Task brief:
For this listing, the lines between the one holding "3. **Use MCP for Guidance**" and the one holding "- [ ] CloudWatch alarms configured", inclusive, must be set down exactly.

══════════

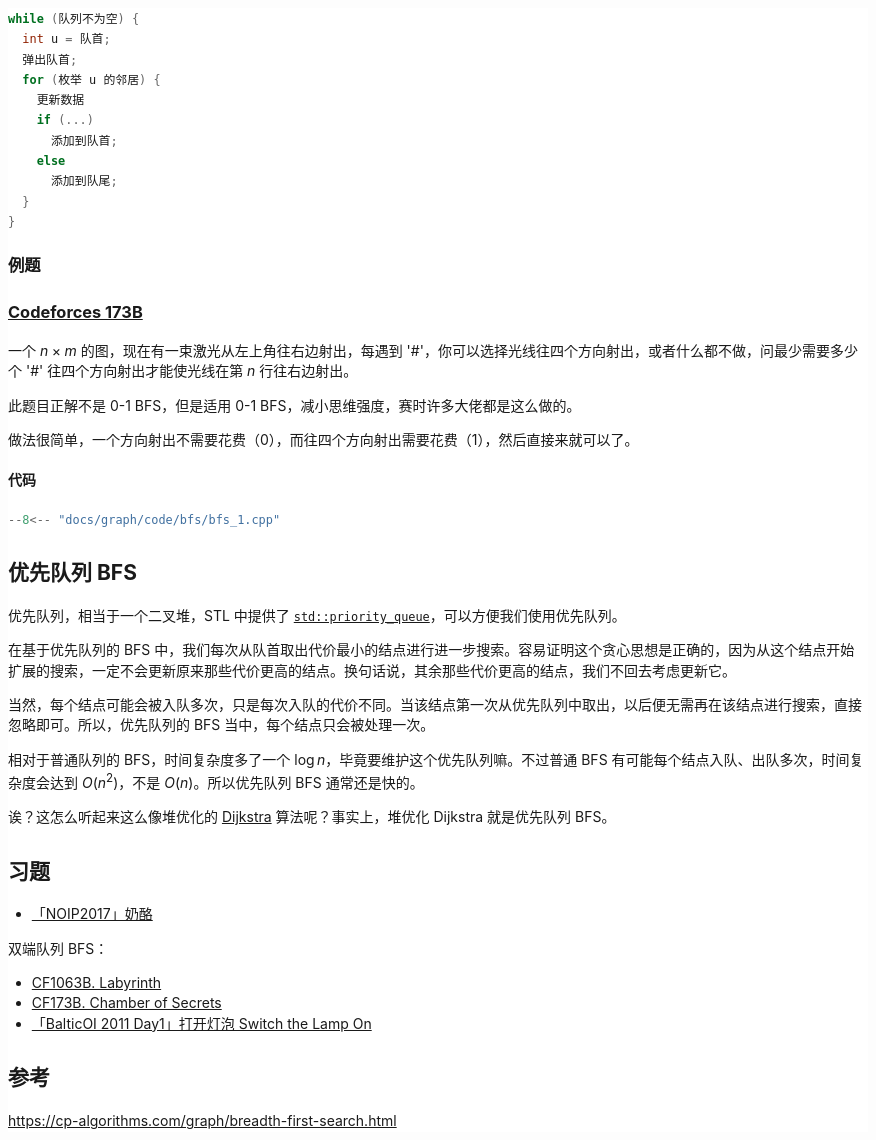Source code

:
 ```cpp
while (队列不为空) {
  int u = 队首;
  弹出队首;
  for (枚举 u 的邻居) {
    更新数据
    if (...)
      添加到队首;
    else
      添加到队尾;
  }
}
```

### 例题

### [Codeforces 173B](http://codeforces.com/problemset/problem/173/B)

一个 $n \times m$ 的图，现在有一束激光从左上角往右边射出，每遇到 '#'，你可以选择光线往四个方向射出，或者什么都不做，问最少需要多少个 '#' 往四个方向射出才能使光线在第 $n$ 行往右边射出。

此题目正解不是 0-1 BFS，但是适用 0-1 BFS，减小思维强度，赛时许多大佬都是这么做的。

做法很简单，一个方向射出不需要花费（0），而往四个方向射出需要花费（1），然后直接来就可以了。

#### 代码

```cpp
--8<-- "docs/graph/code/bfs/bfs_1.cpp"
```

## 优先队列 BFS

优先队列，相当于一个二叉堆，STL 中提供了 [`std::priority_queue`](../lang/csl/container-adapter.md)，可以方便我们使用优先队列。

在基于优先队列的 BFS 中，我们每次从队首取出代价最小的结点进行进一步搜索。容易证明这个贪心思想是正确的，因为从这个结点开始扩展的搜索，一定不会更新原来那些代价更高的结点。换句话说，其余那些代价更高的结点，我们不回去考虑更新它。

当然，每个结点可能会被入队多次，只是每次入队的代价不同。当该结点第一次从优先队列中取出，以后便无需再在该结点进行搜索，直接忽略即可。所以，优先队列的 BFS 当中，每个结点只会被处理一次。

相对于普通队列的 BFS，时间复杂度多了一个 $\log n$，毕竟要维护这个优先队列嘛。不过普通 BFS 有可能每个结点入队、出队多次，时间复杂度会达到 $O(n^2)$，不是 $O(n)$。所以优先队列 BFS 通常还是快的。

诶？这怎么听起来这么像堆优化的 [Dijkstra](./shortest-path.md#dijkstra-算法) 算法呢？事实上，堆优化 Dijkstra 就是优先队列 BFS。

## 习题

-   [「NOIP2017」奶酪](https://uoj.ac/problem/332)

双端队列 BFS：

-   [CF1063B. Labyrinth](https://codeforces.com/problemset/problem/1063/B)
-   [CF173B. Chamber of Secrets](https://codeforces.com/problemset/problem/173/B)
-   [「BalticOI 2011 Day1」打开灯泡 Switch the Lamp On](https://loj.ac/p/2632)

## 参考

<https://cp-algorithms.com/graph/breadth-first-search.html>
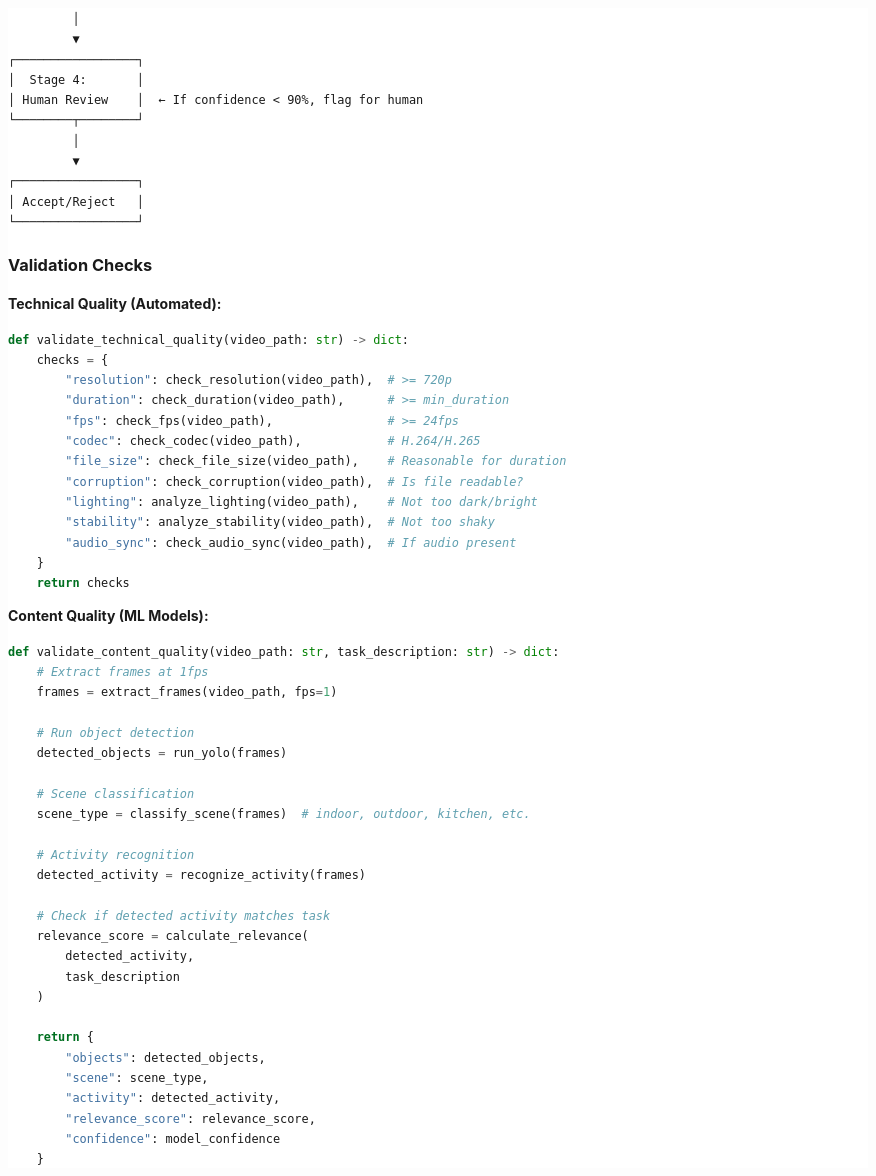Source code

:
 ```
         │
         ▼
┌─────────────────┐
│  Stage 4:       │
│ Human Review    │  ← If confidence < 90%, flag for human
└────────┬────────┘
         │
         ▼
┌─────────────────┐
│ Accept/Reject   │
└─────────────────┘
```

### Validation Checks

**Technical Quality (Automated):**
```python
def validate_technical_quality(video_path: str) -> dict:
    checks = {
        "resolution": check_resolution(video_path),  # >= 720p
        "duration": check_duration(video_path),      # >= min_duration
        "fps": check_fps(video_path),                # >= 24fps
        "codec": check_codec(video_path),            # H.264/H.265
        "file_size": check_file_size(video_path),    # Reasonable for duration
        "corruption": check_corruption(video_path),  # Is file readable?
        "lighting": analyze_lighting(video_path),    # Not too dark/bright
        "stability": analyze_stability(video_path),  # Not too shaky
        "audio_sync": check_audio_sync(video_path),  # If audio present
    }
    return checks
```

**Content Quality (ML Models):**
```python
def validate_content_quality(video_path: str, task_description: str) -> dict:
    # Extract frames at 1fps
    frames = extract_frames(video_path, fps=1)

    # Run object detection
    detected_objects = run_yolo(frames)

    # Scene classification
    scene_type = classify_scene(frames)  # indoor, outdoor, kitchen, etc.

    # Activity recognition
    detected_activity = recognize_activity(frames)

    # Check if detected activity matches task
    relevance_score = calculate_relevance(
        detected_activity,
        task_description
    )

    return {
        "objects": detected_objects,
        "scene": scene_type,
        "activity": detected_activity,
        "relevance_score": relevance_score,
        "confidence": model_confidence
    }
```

══════════

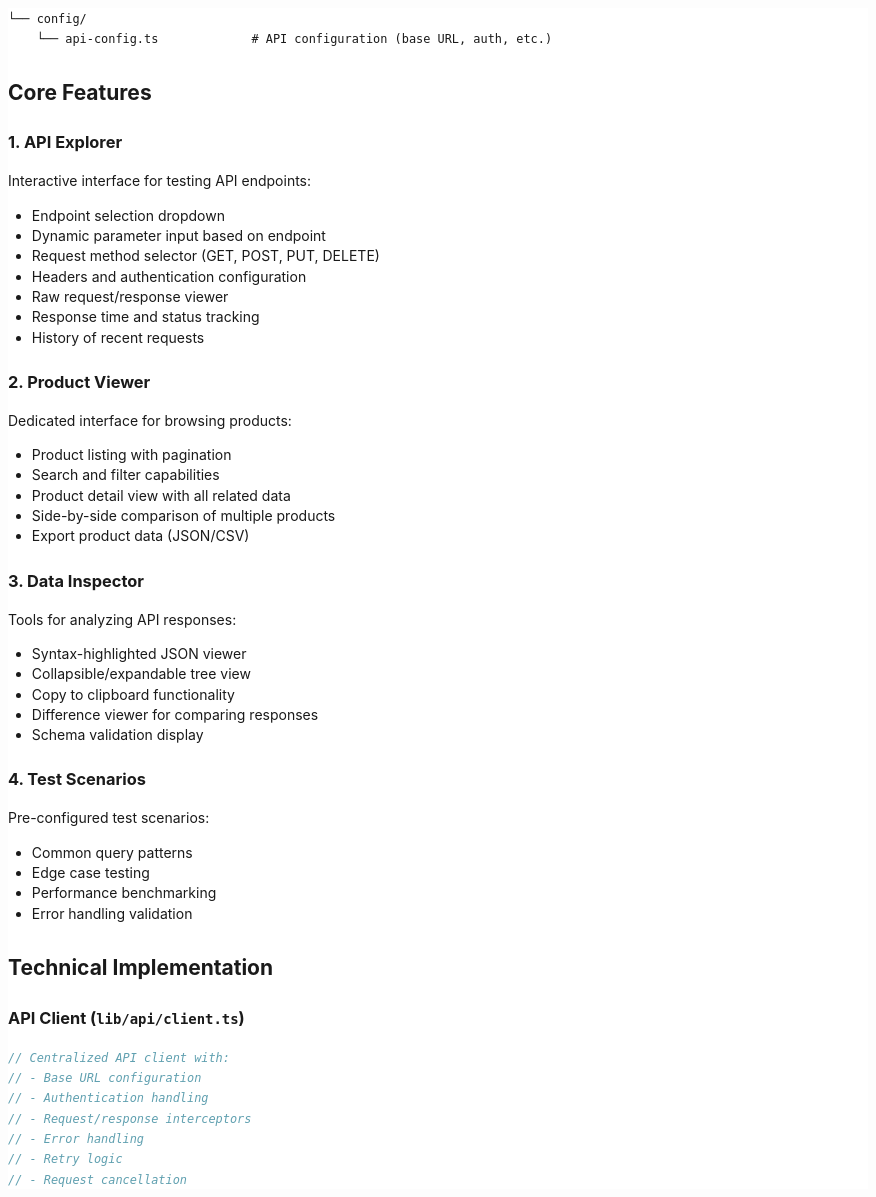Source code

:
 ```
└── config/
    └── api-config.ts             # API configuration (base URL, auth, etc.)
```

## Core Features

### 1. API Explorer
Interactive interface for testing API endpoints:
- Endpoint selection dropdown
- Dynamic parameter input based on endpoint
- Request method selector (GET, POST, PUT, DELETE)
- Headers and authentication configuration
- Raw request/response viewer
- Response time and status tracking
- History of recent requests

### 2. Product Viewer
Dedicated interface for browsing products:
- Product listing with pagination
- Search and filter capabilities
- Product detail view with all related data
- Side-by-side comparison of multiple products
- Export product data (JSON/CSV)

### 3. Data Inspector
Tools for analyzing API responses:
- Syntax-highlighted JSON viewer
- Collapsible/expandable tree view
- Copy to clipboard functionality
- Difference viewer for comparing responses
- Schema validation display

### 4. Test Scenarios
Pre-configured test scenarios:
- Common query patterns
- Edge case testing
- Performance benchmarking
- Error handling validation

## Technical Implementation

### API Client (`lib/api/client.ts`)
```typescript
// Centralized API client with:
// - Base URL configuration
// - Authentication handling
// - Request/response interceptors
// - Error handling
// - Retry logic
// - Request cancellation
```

══════════

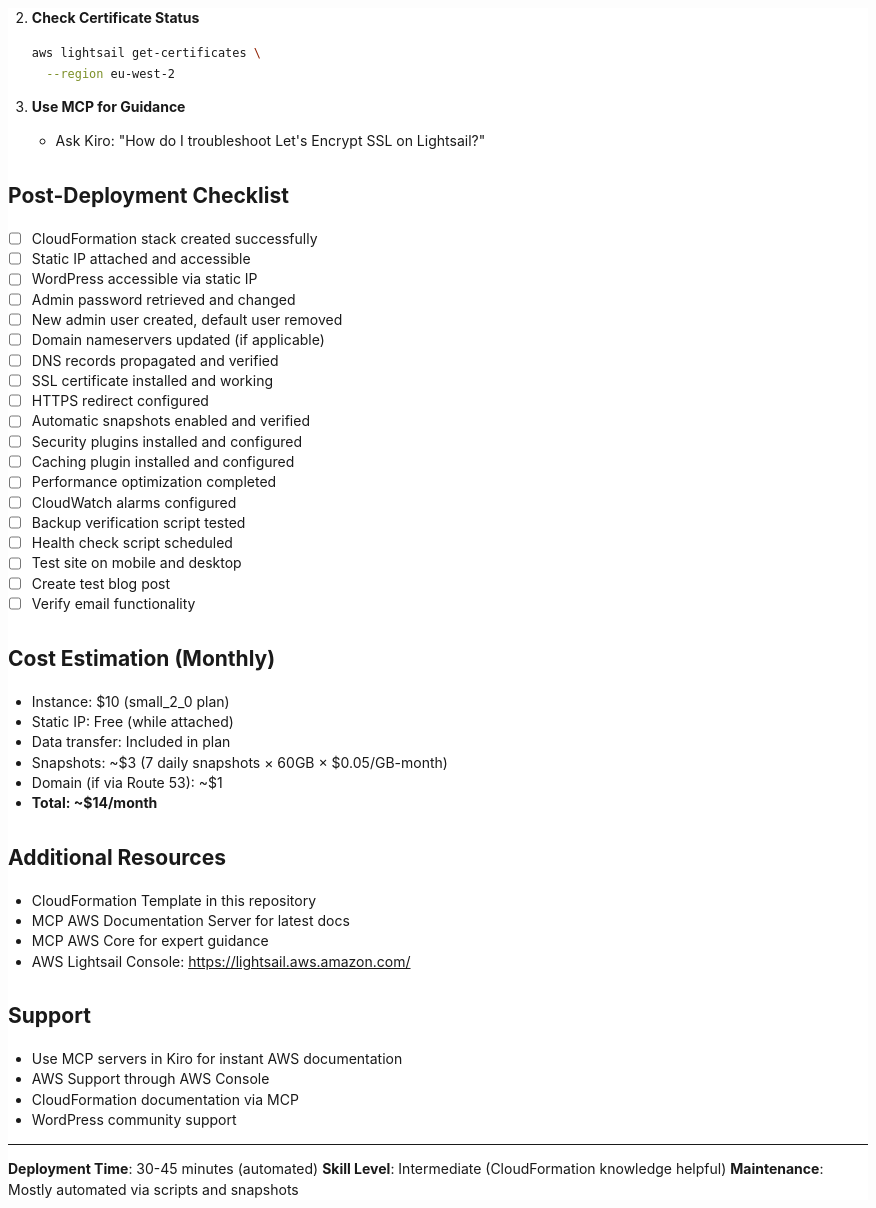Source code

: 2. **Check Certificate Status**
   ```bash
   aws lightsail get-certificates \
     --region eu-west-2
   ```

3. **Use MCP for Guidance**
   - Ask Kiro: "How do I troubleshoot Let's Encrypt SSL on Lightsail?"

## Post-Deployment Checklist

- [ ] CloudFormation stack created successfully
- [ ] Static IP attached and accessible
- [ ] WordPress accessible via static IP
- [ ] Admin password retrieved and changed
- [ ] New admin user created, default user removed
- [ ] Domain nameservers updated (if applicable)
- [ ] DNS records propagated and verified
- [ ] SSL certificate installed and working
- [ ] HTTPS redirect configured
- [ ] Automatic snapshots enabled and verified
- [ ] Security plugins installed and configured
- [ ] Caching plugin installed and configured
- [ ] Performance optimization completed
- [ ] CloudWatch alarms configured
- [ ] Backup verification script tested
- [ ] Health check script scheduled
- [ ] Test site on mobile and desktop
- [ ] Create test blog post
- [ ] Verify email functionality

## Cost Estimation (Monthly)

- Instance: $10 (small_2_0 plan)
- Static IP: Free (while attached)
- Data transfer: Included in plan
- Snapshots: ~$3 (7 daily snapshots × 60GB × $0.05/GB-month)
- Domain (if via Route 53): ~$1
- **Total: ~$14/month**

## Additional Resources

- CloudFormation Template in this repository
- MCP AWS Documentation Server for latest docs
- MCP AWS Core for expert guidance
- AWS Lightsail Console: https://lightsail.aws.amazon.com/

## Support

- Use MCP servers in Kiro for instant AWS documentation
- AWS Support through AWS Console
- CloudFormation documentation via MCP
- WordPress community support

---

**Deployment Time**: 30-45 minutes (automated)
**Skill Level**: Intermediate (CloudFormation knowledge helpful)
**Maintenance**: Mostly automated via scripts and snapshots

══════════

Output:
3. **Use MCP for Guidance**
   - Ask Kiro: "How do I troubleshoot Let's Encrypt SSL on Lightsail?"

## Post-Deployment Checklist

- [ ] CloudFormation stack created successfully
- [ ] Static IP attached and accessible
- [ ] WordPress accessible via static IP
- [ ] Admin password retrieved and changed
- [ ] New admin user created, default user removed
- [ ] Domain nameservers updated (if applicable)
- [ ] DNS records propagated and verified
- [ ] SSL certificate installed and working
- [ ] HTTPS redirect configured
- [ ] Automatic snapshots enabled and verified
- [ ] Security plugins installed and configured
- [ ] Caching plugin installed and configured
- [ ] Performance optimization completed
- [ ] CloudWatch alarms configured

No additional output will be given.